The answer should hold only the lines from the beginning of the listing below to the line containing "# 使用 JBCP 日历示例代码开始", both included, with every picture left out.

# EXCERPTED DATA
BEGIN
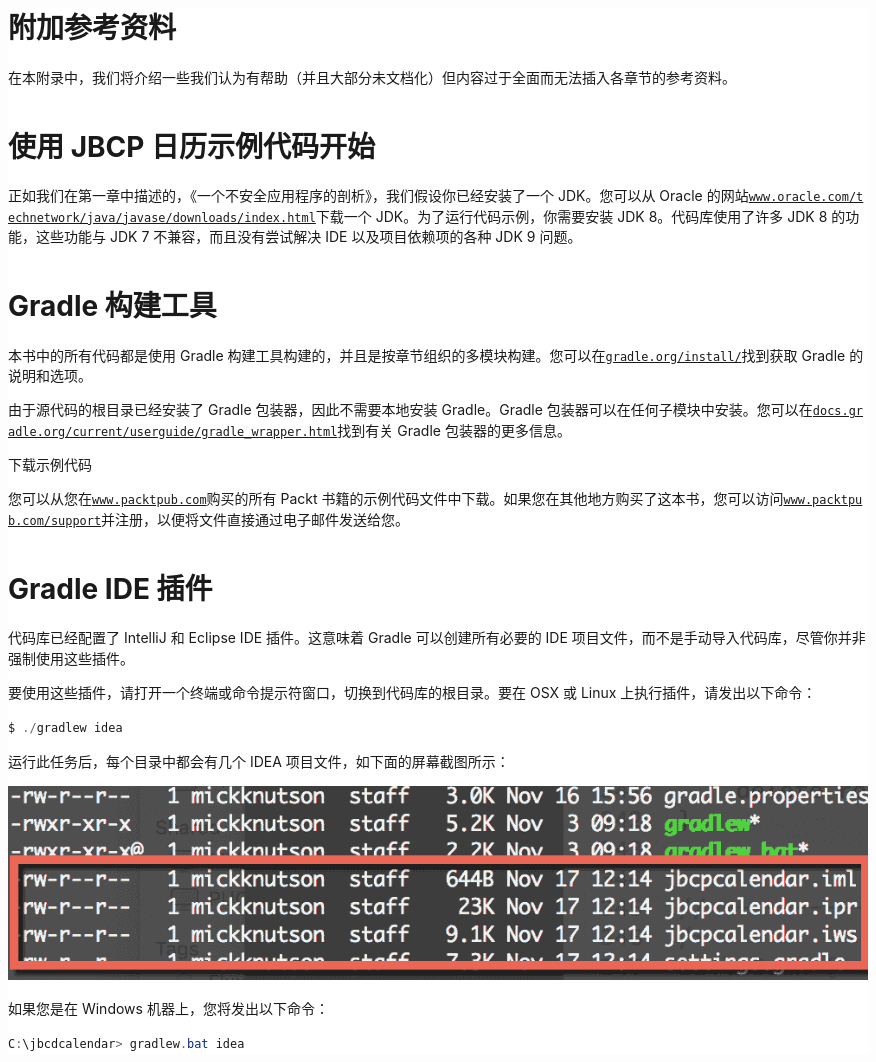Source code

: # 附加参考资料

在本附录中，我们将介绍一些我们认为有帮助（并且大部分未文档化）但内容过于全面而无法插入各章节的参考资料。

# 使用 JBCP 日历示例代码开始

正如我们在第一章中描述的，《一个不安全应用程序的剖析》，我们假设你已经安装了一个 JDK。您可以从 Oracle 的网站[`www.oracle.com/technetwork/java/javase/downloads/index.html`](http://www.oracle.com/technetwork/java/javase/downloads/index.html)下载一个 JDK。为了运行代码示例，你需要安装 JDK 8。代码库使用了许多 JDK 8 的功能，这些功能与 JDK 7 不兼容，而且没有尝试解决 IDE 以及项目依赖项的各种 JDK 9 问题。

# Gradle 构建工具

本书中的所有代码都是使用 Gradle 构建工具构建的，并且是按章节组织的多模块构建。您可以在[`gradle.org/install/`](https://gradle.org/install/)找到获取 Gradle 的说明和选项。

由于源代码的根目录已经安装了 Gradle 包装器，因此不需要本地安装 Gradle。Gradle 包装器可以在任何子模块中安装。您可以在[`docs.gradle.org/current/userguide/gradle_wrapper.html`](https://docs.gradle.org/current/userguide/gradle_wrapper.html)找到有关 Gradle 包装器的更多信息。

下载示例代码

您可以从您在[`www.packtpub.com`](http://www.packtpub.com/)购买的所有 Packt 书籍的示例代码文件中下载。如果您在其他地方购买了这本书，您可以访问[`www.packtpub.com/support`](http://www.packtpub.com/support)并注册，以便将文件直接通过电子邮件发送给您。

# Gradle IDE 插件

代码库已经配置了 IntelliJ 和 Eclipse IDE 插件。这意味着 Gradle 可以创建所有必要的 IDE 项目文件，而不是手动导入代码库，尽管你并非强制使用这些插件。

要使用这些插件，请打开一个终端或命令提示符窗口，切换到代码库的根目录。要在 OSX 或 Linux 上执行插件，请发出以下命令：

```java
$ ./gradlew idea
```

运行此任务后，每个目录中都会有几个 IDEA 项目文件，如下面的屏幕截图所示：

![](img/21149c84-cf8c-4540-9b8d-954683eb6745.png)

如果您是在 Windows 机器上，您将发出以下命令：

```java
C:\jbcdcalendar> gradlew.bat idea
```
END
# TASK OUTPUT
Source code

: # 附加参考资料

在本附录中，我们将介绍一些我们认为有帮助（并且大部分未文档化）但内容过于全面而无法插入各章节的参考资料。

# 使用 JBCP 日历示例代码开始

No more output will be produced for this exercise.